Omission is not doing things you’re supposed to do. Commission is doing things you’re not supposed to do.
I suppose she’s right. I do sin a lot. I know I do. I talk a lot. I write a lot. I meet people. I put my foot in my mouth. I say dumb things. I offend others. I insert my opinion where it’s not wanted. I lie. I drink too many beers. I cuss sometimes. I’m mean to someone. I buy things I don’t need. I could go on and on of course.
And she’s right that sometimes I have confessed and repented. I wonder if it’s more than “normal.” I’m not sure. In some ways I think I have to fess up more often, but in other ways I think I might get a pass more than other people do. It’s hard for me to gauge frequency and depth of my heart compared to others. I certainly know even if I do confess and repent a lot, I don’t do it nearly enough. I sin far far far more than I would ever like to admit.
And certainly many of those sins – perhaps most – are sins of omission. How could I ever list the things I should have done but have not? How could I exhaust that topic?
I also know that I sure wish I could be sinning less often and less boldly. I can’t stand the way I sin so much and so deeply. I wish I could head in more of the direction she admits in her blog, the one where fewer people know about it. I may not be better, but it sure seems easier. I’d probably cause less trouble that way, even if my heart were just as sick.
One other thing I’ve noticed is that some sins can attract a ton of attention while others scoot by. If you correct the “right” sins, you can only talk about those ones. People will focus on them. They’ll bring them up over and over. They’ll shine the light right there and only there. It’s another effective strategy for the frequent offender. Dodge the other deeper issues and let the one or two biggees lead the way.

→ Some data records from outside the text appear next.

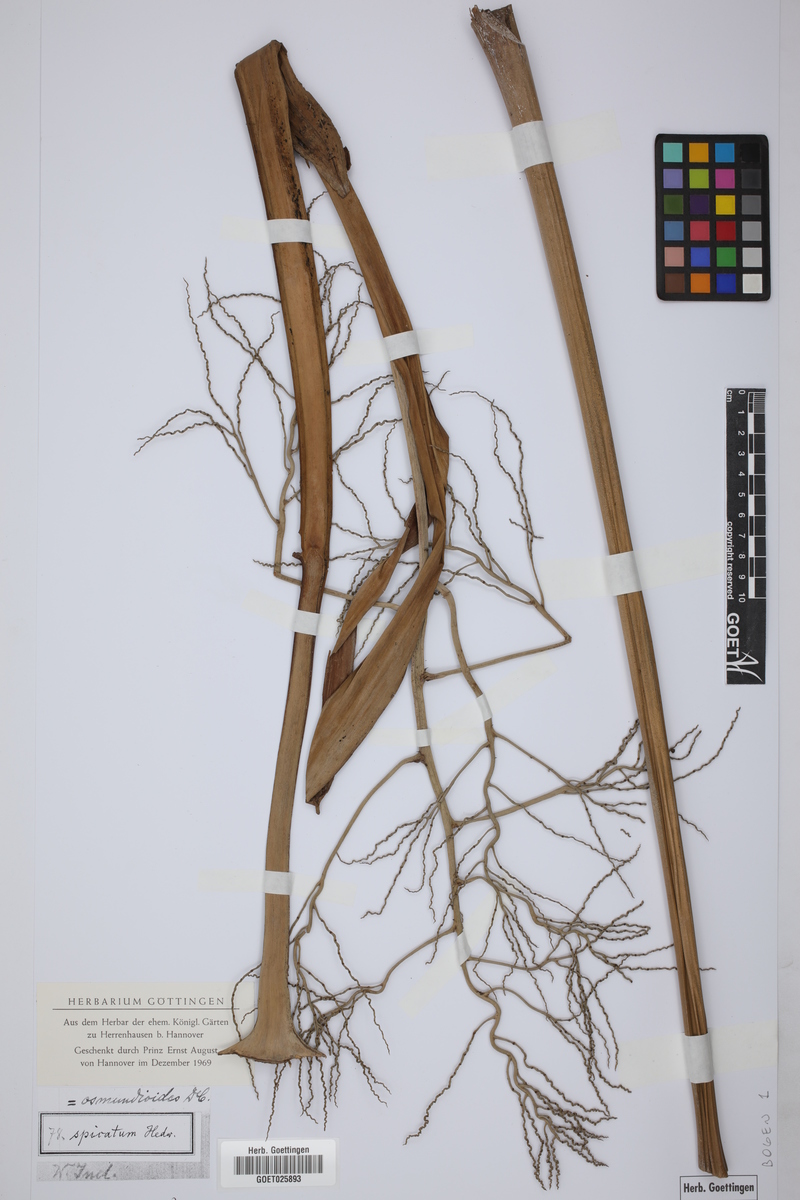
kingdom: Plantae
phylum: Tracheophyta
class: Liliopsida
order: Arecales
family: Arecaceae
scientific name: Arecaceae
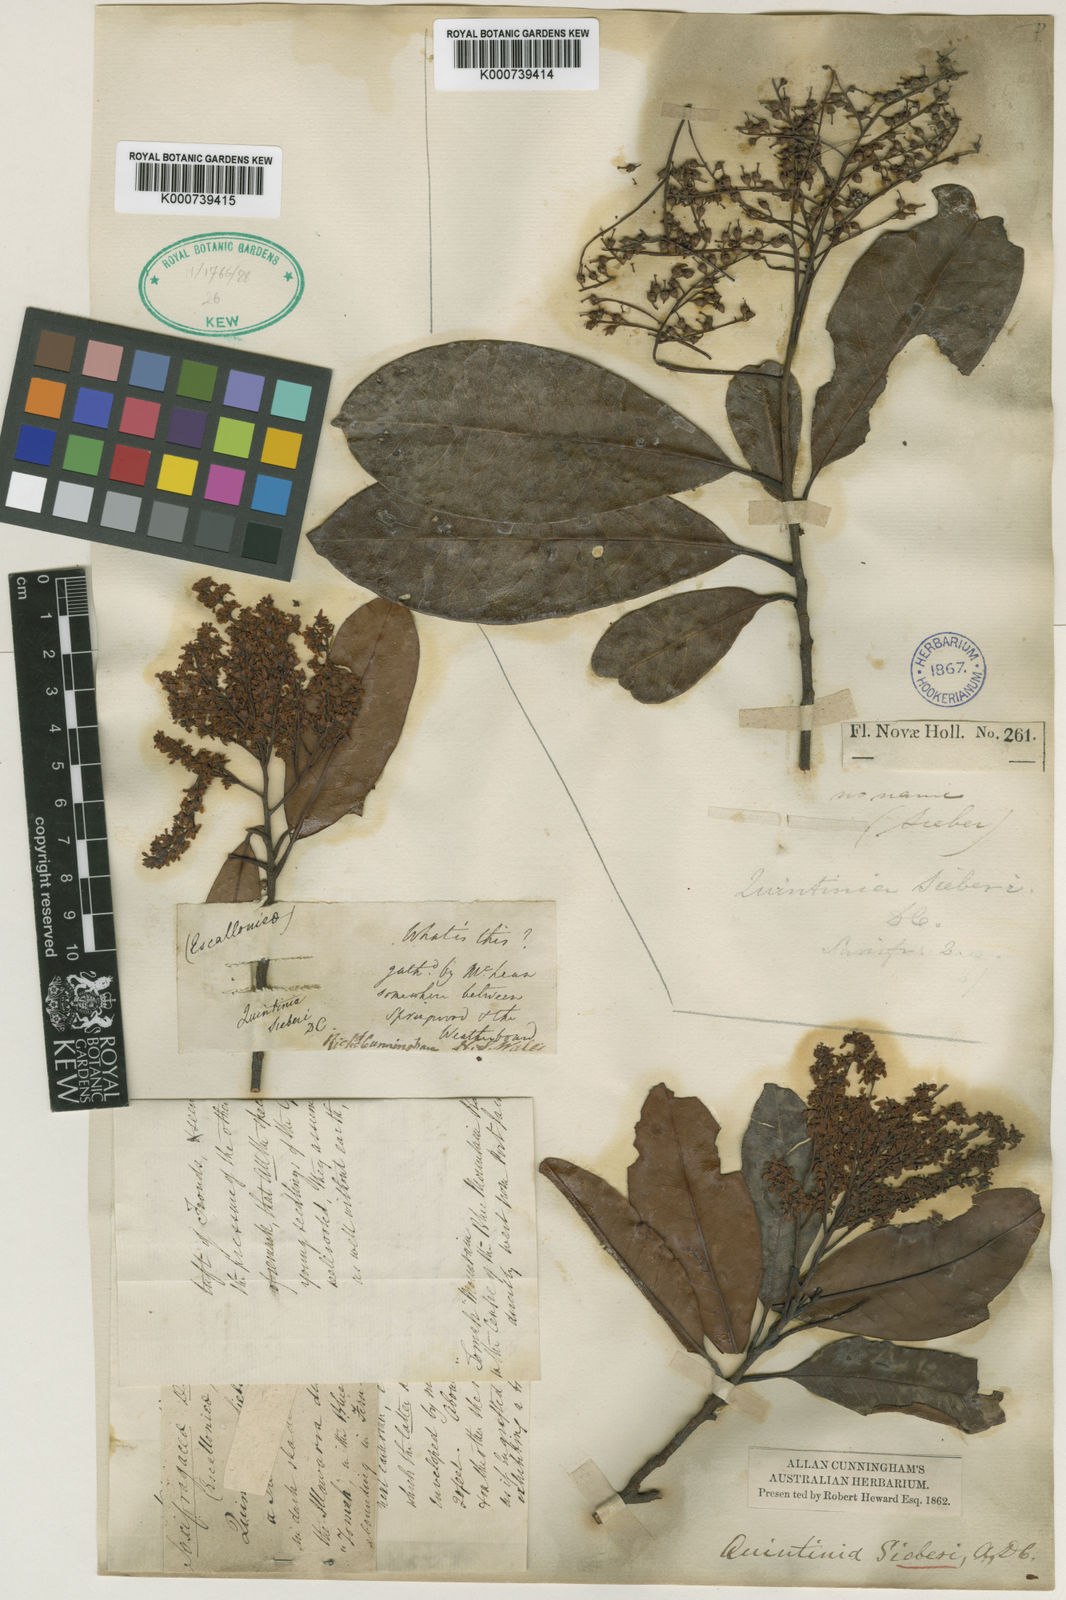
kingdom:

I’d like to be a more frequent, more honest, more authentic repenter. May the Lord hasten the day when I can see more of my needy broken heart but then also more of him and less of me. That I could somehow do the right thing because he wants me to and rest in that. That I could experience his love instead of condemnation and shame. That I could walk in the light of grace and mercy and stand in his strength for me.